Rizali: Perlu diingat, Dinas Pendidikan Sumatera Utara mempunyai tugas mengadministrasian pendidikan, bukan menerbitkan buku. Menerbitkan buku hanya penerbit. Lain cerita bila buku yang dibutuhkan pemerintah tidak sanggup disediakan penerbit, baru pemerintah dapat membuat sendiri dan menerbitkan tetap penerbit.
Selama ini sering terjadi kesalahpahaman. Banyak orang mengira penerbit urusan soal cetak mencetak buku. Penerbit bertugas menerbitkan naskah menjadi bentuk buku, sementara yang mencetak adalah percetakan. Penerbit belum tentu punya percetakan dan percetakan belum tentu ada penerbitan. Industri penerbitan percetakan adalah satu unsur dan industri Percetakan tidak ada unsur penerbitan.
Perlu diingat, naskah dari penulis yang akan dijadikan sebuah buku melalui berbagai tahap. Sebelum menjadi buku naskah terlebih dahulu dinilai apakah layak atau tidak. Jika layak lalu naskah diserahkan ke editor untuk dikoreksi menjadi bahasa buku, selanjutnya dilayout sesuai standar buku, selanjutnya dibuat cover buku yang sesuai dengan isi dan sebagainya sampai akhirnya menjadi sebuah buku.

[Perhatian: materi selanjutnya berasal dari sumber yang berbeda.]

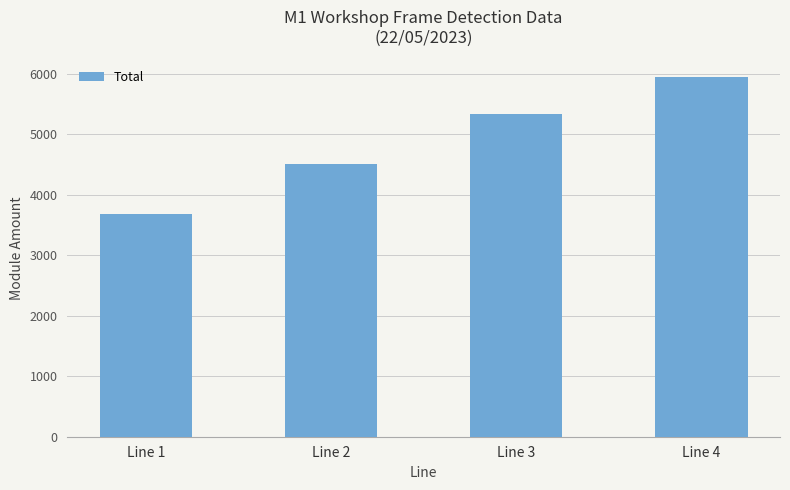

What is the smallest value displayed?

3679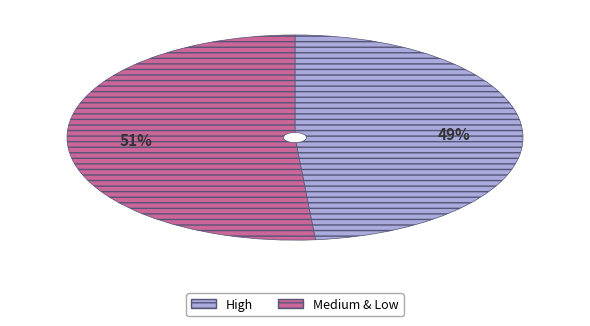

Do Medium & Low and High together represent more than half of the pie?

Yes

Saya melihat tugas pemerintah bagaimana menghidupkan semua sektor kehidupan yang telah memberikan penghasilan kepada pemerintah seperti pajak, PBB, izin dan sebagainya. Seyogianya bila pemerintah punya anggaran untuk memenuhi kebutuhan untuk buku muatan lokal diserahkan kepada penerbit, dengan begitu dapat menggairahkan kembali dunia penerbitan dan menghidupkan lapangan kerja. Bukankah orang-orang yang berkerja di penerbitan adalah rakyatnya.

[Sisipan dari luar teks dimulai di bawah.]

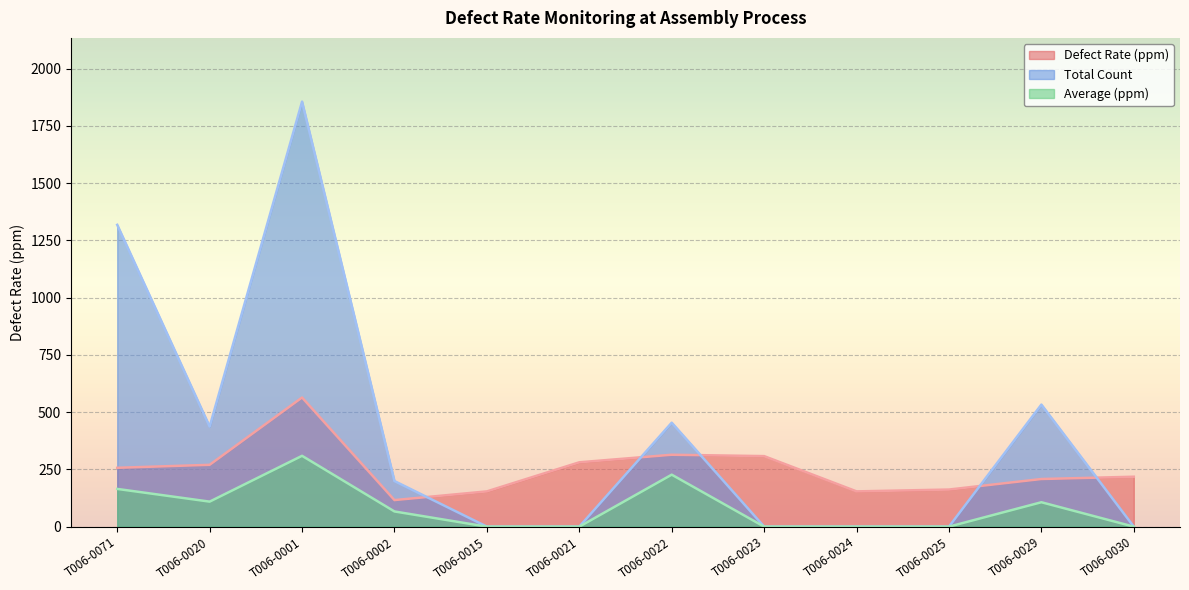

True or false: Total Count and Average (ppm) cross at least once.

False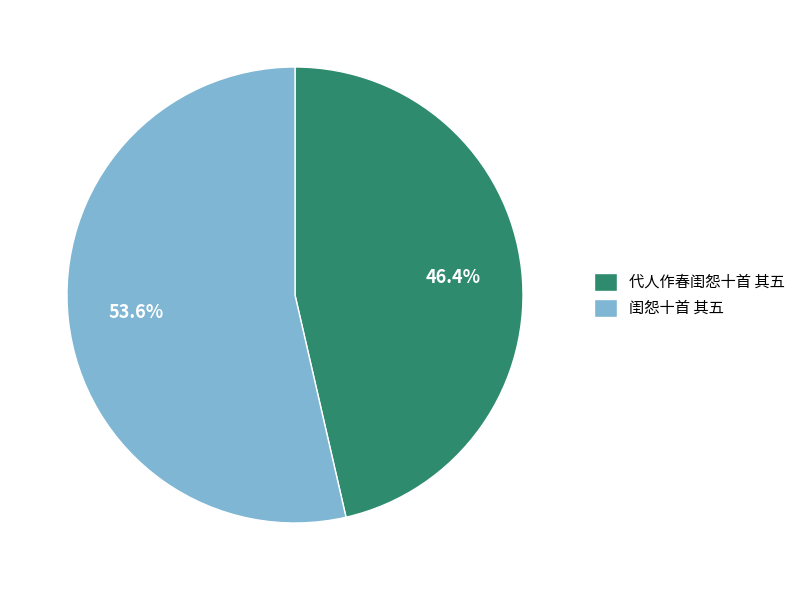

How many slices are in this pie chart?

2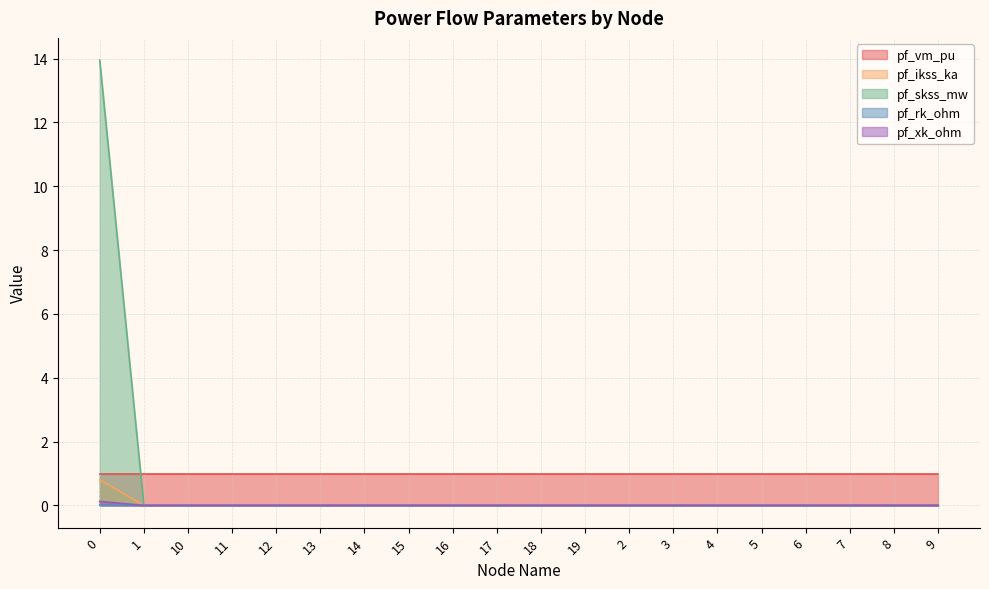

Is it true that pf_rk_ohm equals 0.0 at 11?

True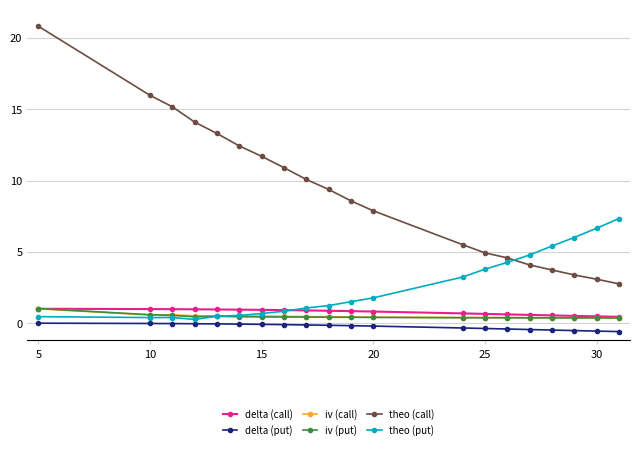

Which series has the widest spread of values?

theo (call)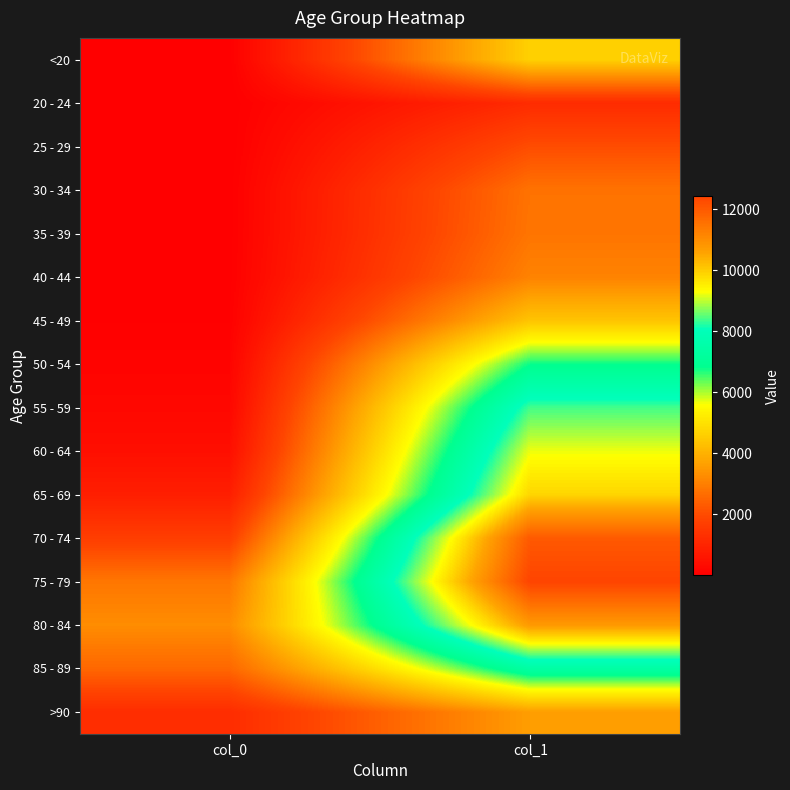

Reading right to left, what are all the values shown in this chart?

<20: col_1=4641	col_0=18
20 - 24: col_1=1191	col_0=4
25 - 29: col_1=2038	col_0=3
30 - 34: col_1=2765	col_0=17
35 - 39: col_1=2814	col_0=18
40 - 44: col_1=3078	col_0=24
45 - 49: col_1=4396	col_0=47
50 - 54: col_1=6803	col_0=126
55 - 59: col_1=8400	col_0=227
60 - 64: col_1=9236	col_0=426
65 - 69: col_1=9883	col_0=850
70 - 74: col_1=12018	col_0=1690
75 - 79: col_1=12434	col_0=2848
80 - 84: col_1=10764	col_0=3273
85 - 89: col_1=7417	col_0=2548
>90: col_1=3604	col_0=1224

Analisa : Apa harapan Ikapi adanya gagasan buku muatan lokal.
Rizali: Harapan saya hanya satu, pemerintah dalam hal ini Dinas Pendidikan Sumatera Utara membuat acuan buku muatan lokal dengan membentuk tim. Selanjutnya buku-buku muatan lokal yang diinginkan ditawarkan kepada penerbit. Buku-buku muatan lokal yang diajukan penerbit diseleksi apakah dinyatakan lulus atau tidak. Selama ini penulis bila ingin naskah dijadikan buku datang ke penerbit. Artinya penerbit punya penulis.